# HID Kit, Mounts & Ballasts 8000K 35W



## XtremeRevolution (Jan 19, 2012)

I think you need to paint them or they will eventually rust and look awful, and buy Projectors.


----------



## sciphi (Aug 26, 2011)

I like your ideas and execution. I do agree, they need paint. And some projectors for those HID's would be nice too. 

I do like them, though!


----------



## AutumnCruzeRS (Sep 10, 2012)

:goodjob: I do agree about getting projectors though


----------



## mcg75 (Mar 5, 2012)

What baffles my mind is people picking colors like 8000k when 4300k or 6000k give you more light visible to our eyes. 

I guess being cool is more important than safety.


----------



## ZMVallo (Oct 14, 2012)

with 8000k, I can get looks and functionality. 
thanks everyone for your input! considering I live near Seattle, they could definitely use some paint.


----------



## akrupocin (Mar 4, 2012)

I was just out in Seattle. Next time im out that way i like to take a look at your Cruze if hats ok


----------



## DanoHB (Aug 15, 2012)

Nice. Where did u get HIDs? Any issues with the DRLs with them?


----------



## Nobody (Feb 12, 2012)

I took my front bumper off and mounted the ballasts to the crash bar. Out of sight out of mind. 


Your way is unique and different. Congrats


----------



## Blues_Cruze (Jun 11, 2012)

im curious what hids they are i have DDM tuning and my problem is that when the driving lights are on the actual bulb is on high beam and when i switch to high beam the bulb goes to driving lights idk whats wrong anyone that could help would be great


----------



## babymobilcruze (Aug 17, 2012)

Does the Cruze has the DRL mod that other GM vehicles have to always defeat the DRLs?


----------



## XtremeRevolution (Jan 19, 2012)

babymobilcruze said:


> Does the Cruze has the DRL mod that other GM vehicles have to always defeat the DRLs?
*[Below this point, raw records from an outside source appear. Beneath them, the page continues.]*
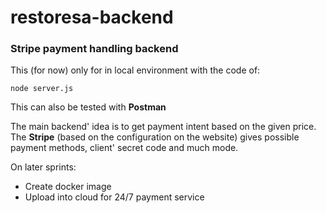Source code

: # restoresa-backend

### Stripe payment handling backend

This (for now) only for in local environment with the code of:

``node server.js``

This can also be tested with **Postman**

The main backend' idea is to get payment intent based on the given price. The **Stripe** (based on the configuration on the website) gives possible payment
methods, client' secret code and much mode.

On later sprints:

- Create docker image
- Upload into cloud for 24/7 payment service
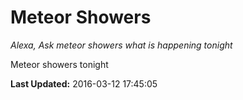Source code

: # Meteor Showers
*Alexa, Ask meteor showers what is happening tonight*

Meteor showers tonight

**Last Updated:** 2016-03-12 17:45:05
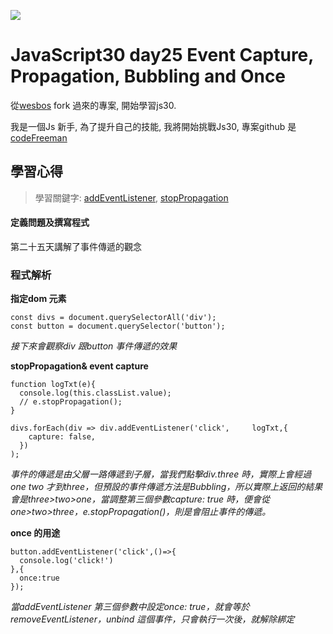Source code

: ![](https://javascript30.com/images/JS3-social-share.png)

# JavaScript30 day25 Event Capture, Propagation, Bubbling and Once

從[wesbos](https://github.com/wesbos/JavaScript30) fork 過來的專案, 開始學習js30.

我是一個Js 新手, 為了提升自己的技能, 我將開始挑戰Js30, 專案github 是 [codeFreeman](https://github.com/codeFreeman/JavaScript30)

## 學習心得

> 學習關鍵字: [addEventListener](https://developer.mozilla.org/zh-TW/docs/Web/API/EventTarget/addEventListener),  [stopPropagation](https://developer.mozilla.org/zh-TW/docs/Web/API/Event/stopPropagation)

#### 定義問題及撰寫程式

第二十五天講解了事件傳遞的觀念

### 程式解析

**指定dom 元素**

    const divs = document.querySelectorAll('div');
    const button = document.querySelector('button');


*接下來會觀察div 跟button 事件傳遞的效果*

**stopPropagation& event capture**

    function logTxt(e){
      console.log(this.classList.value);
      // e.stopPropagation();
    }

    divs.forEach(div => div.addEventListener('click',     logTxt,{
        capture: false,
      })
    );

*事件的傳遞是由父層一路傳遞到子層，當我們點擊div.three 時，實際上會經過one two 才到three，但預設的事件傳遞方法是Bubbling，所以實際上返回的結果會是three>two>one，當調整第三個參數capture: true 時，便會從one>two>three，e.stopPropagation()，則是會阻止事件的傳遞。*

**once 的用途**

    button.addEventListener('click',()=>{
      console.log('click!')
    },{
      once:true
    });

*當addEventListener 第三個參數中設定once: true，就會等於removeEventListener，unbind 這個事件，只會執行一次後，就解除綁定*
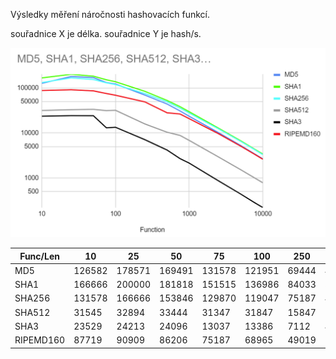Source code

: Výsledky měření náročnosti hashovacích funkcí. 

souřadnice X je délka.
souřadnice Y je hash/s.

![](./graph.png)


Func/Len |     10 |     25 |     50 |     75 |    100 |   250 |   500 |   750 |  1000 |  2500 | 5000 | 7500 | 10000
 -------- | ------ | -----  | -----  | -----  | -----  | ----- | ----- | ----- | ----- | ----- | -----| -----| -----
MD5 | 126582 | 178571 | 169491 | 131578 | 121951 | 69444 | 44052 | 30864 | 23419 | 10152 | 5279 | 3521 |  2656
SHA1 | 166666 | 200000 | 181818 | 151515 | 136986 | 84033 | 52910 | 38461 | 29585 | 12804 | 6715 | 4484 |  3389
SHA256 | 131578 | 166666 | 153846 | 129870 | 119047 | 75187 | 49261 | 35587 | 27777 | 12330 | 6506 | 4385 |  3290
SHA512 |  31545 |  32894 |  33444 |  31347 |  31847 | 15847 | 10405 |  8841 |  6849 |  2932 | 1531 | 1033 |   783
SHA3 |  23529 |  24213 |  24096 |  13037 |  13386 |  7112 |  4177 |  2697 |  2145 |   864 |  441 |  292 |   221
RIPEMD160 |  87719 |  90909 |  86206 |  75187 |  68965 | 49019 | 28089 | 26385 | 20790 |  9633 | 5096 | 3455 |  2605

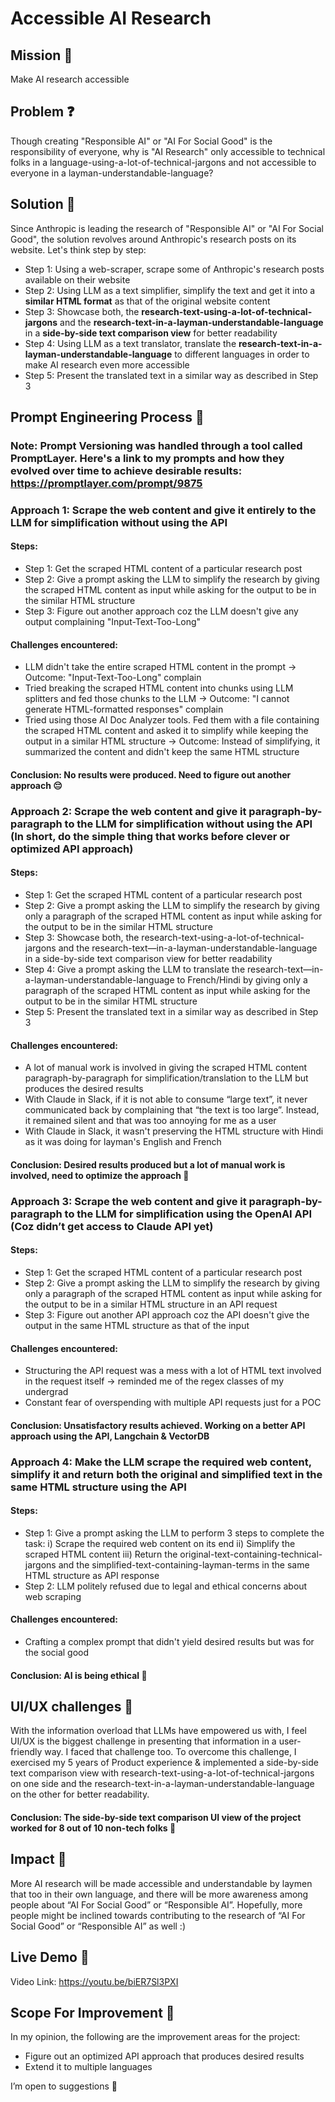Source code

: # Accessible AI Research

## Mission 🚀

Make AI research accessible

## Problem ❓

Though creating "Responsible AI" or "AI For Social Good" is the responsibility of everyone, why is "AI Research" only accessible to technical folks in a language-using-a-lot-of-technical-jargons and not accessible to everyone in a layman-understandable-language?

## Solution 🔧 

Since Anthropic is leading the research of "Responsible AI" or "AI For Social Good", the solution revolves around Anthropic's research posts on its website. Let's think step by step:
- Step 1: Using a web-scraper, scrape some of Anthropic's research posts available on their website
- Step 2: Using LLM as a text simplifier, simplify the text and get it into a **similar HTML format** as that of the original website content
- Step 3: Showcase both, the **research-text-using-a-lot-of-technical-jargons** and the **research-text-in-a-layman-understandable-language** in a **side-by-side text comparison view** for better readability
- Step 4: Using LLM as a text translator, translate the **research-text-in-a-layman-understandable-language** to different languages in order to make AI research even more accessible
- Step 5: Present the translated text in a similar way as described in Step 3

## Prompt Engineering Process 🔁

### Note: Prompt Versioning was handled through a tool called PromptLayer. Here's a link to my prompts and how they evolved over time to achieve desirable results: https://promptlayer.com/prompt/9875

### Approach 1: Scrape the web content and give it entirely to the LLM for simplification without using the API

#### Steps:
- Step 1: Get the scraped HTML content of a particular research post
- Step 2: Give a prompt asking the LLM to simplify the research by giving the scraped HTML content as input while asking for the output to be in the similar HTML structure
- Step 3: Figure out another approach coz the LLM doesn't give any output complaining "Input-Text-Too-Long"

#### Challenges encountered:
- LLM didn't take the entire scraped HTML content in the prompt -> Outcome: "Input-Text-Too-Long" complain
- Tried breaking the scraped HTML content into chunks using LLM splitters and fed those chunks to the LLM -> Outcome: "I cannot generate HTML-formatted responses" complain
- Tried using those AI Doc Analyzer tools. Fed them with a file containing the scraped HTML content and asked it to simplify while keeping the output in a similar HTML structure -> Outcome: Instead of simplifying, it summarized the content and didn't keep the same HTML structure

#### Conclusion: No results were produced. Need to figure out another approach 😔

### Approach 2: Scrape the web content and give it paragraph-by-paragraph to the LLM for simplification without using the API (In short, do the simple thing that works before clever or optimized API approach)

#### Steps:
- Step 1: Get the scraped HTML content of a particular research post
- Step 2: Give a prompt asking the LLM to simplify the research by giving only a paragraph of the scraped HTML content as input while asking for the output to be in the similar HTML structure
- Step 3: Showcase both, the research-text-using-a-lot-of-technical-jargons and the research-text—in-a-layman-understandable-language in a side-by-side text comparison view for better readability
- Step 4: Give a prompt asking the LLM to translate the research-text—in-a-layman-understandable-language to French/Hindi by giving only a paragraph of the scraped HTML content as input while asking for the output to be in the similar HTML structure
- Step 5: Present the translated text in a similar way as described in Step 3

#### Challenges encountered:
- A lot of manual work is involved in giving the scraped HTML content paragraph-by-paragraph for simplification/translation to the LLM but produces the desired results
- With Claude in Slack, if it is not able to consume “large text”, it never communicated back by complaining that “the text is too large”. Instead, it remained silent and that was too annoying for me as a user
- With Claude in Slack, it wasn't preserving the HTML structure with Hindi as it was doing for layman's English and French

#### Conclusion: Desired results produced but a lot of manual work is involved, need to optimize the approach 🤔

### Approach 3: Scrape the web content and give it paragraph-by-paragraph to the LLM for simplification using the OpenAI API (Coz didn’t get access to Claude API yet)

#### Steps:
- Step 1: Get the scraped HTML content of a particular research post
- Step 2: Give a prompt asking the LLM to simplify the research by giving only a paragraph of the scraped HTML content as input while asking for the output to be in a similar HTML structure in an API request
- Step 3: Figure out another API approach coz the API doesn't give the output in the same HTML structure as that of the input

#### Challenges encountered:
- Structuring the API request was a mess with a lot of HTML text involved in the request itself -> reminded me of the regex classes of my undergrad
- Constant fear of overspending with multiple API requests just for a POC

#### Conclusion: Unsatisfactory results achieved. Working on a better API approach using the API, Langchain & VectorDB 

### Approach 4: Make the LLM scrape the required web content, simplify it and return both the original and simplified text in the same HTML structure using the API

#### Steps:
- Step 1: Give a prompt asking the LLM to perform 3 steps to complete the task: i) Scrape the required web content on its end ii) Simplify the scraped HTML content iii) Return the original-text-containing-technical-jargons and the simplified-text-containing-layman-terms in the same HTML structure as API response
- Step 2: LLM politely refused due to legal and ethical concerns about web scraping

#### Challenges encountered:
- Crafting a complex prompt that didn't yield desired results but was for the social good

#### Conclusion: AI is being ethical 🎯

## UI/UX challenges 📱

With the information overload that LLMs have empowered us with, I feel UI/UX is the biggest challenge in presenting that information in a user-friendly way. I faced that challenge too. To overcome this challenge, I exercised my 5 years of Product experience & implemented a side-by-side text comparison view with research-text-using-a-lot-of-technical-jargons on one side and the research-text-in-a-layman-understandable-language on the other for better readability. 

#### Conclusion: The side-by-side text comparison UI view of the project worked for 8 out of 10 non-tech folks 📝

## Impact 🌟

More AI research will be made accessible and understandable by laymen that too in their own language, and there will be more awareness among people about “AI For Social Good” or “Responsible AI”. Hopefully, more people might be inclined towards contributing to the research of “AI For Social Good” or “Responsible AI” as well :)

## Live Demo 📄

Video Link: https://youtu.be/biER7Sl3PXI

## Scope For Improvement 📌 

In my opinion, the following are the improvement areas for the project:
- Figure out an optimized API approach that produces desired results
- Extend it to multiple languages

I’m open to suggestions 🤗
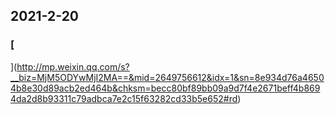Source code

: 
## 2021-2-20

### [
](http://mp.weixin.qq.com/s?__biz=MjM5ODYwMjI2MA==&mid=2649756612&idx=1&sn=8e934d76a46504b8e30d89acb2ed464b&chksm=becc80bf89bb09a9d7f4e2671beff4b8694da2d8b93311c79adbca7e2c15f63282cd33b5e652#rd)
No. The only way to disable DRLs is to physically modify the headlight switch to turn off automatic headlights entirely.


----------



## ZMVallo (Oct 14, 2012)

they're from DDM, wired the hi/lo harness in and everything works fine. not a fan of the DRL though.
I'm gonna look up the wiring schematic and see if I can't disable them somehow.


----------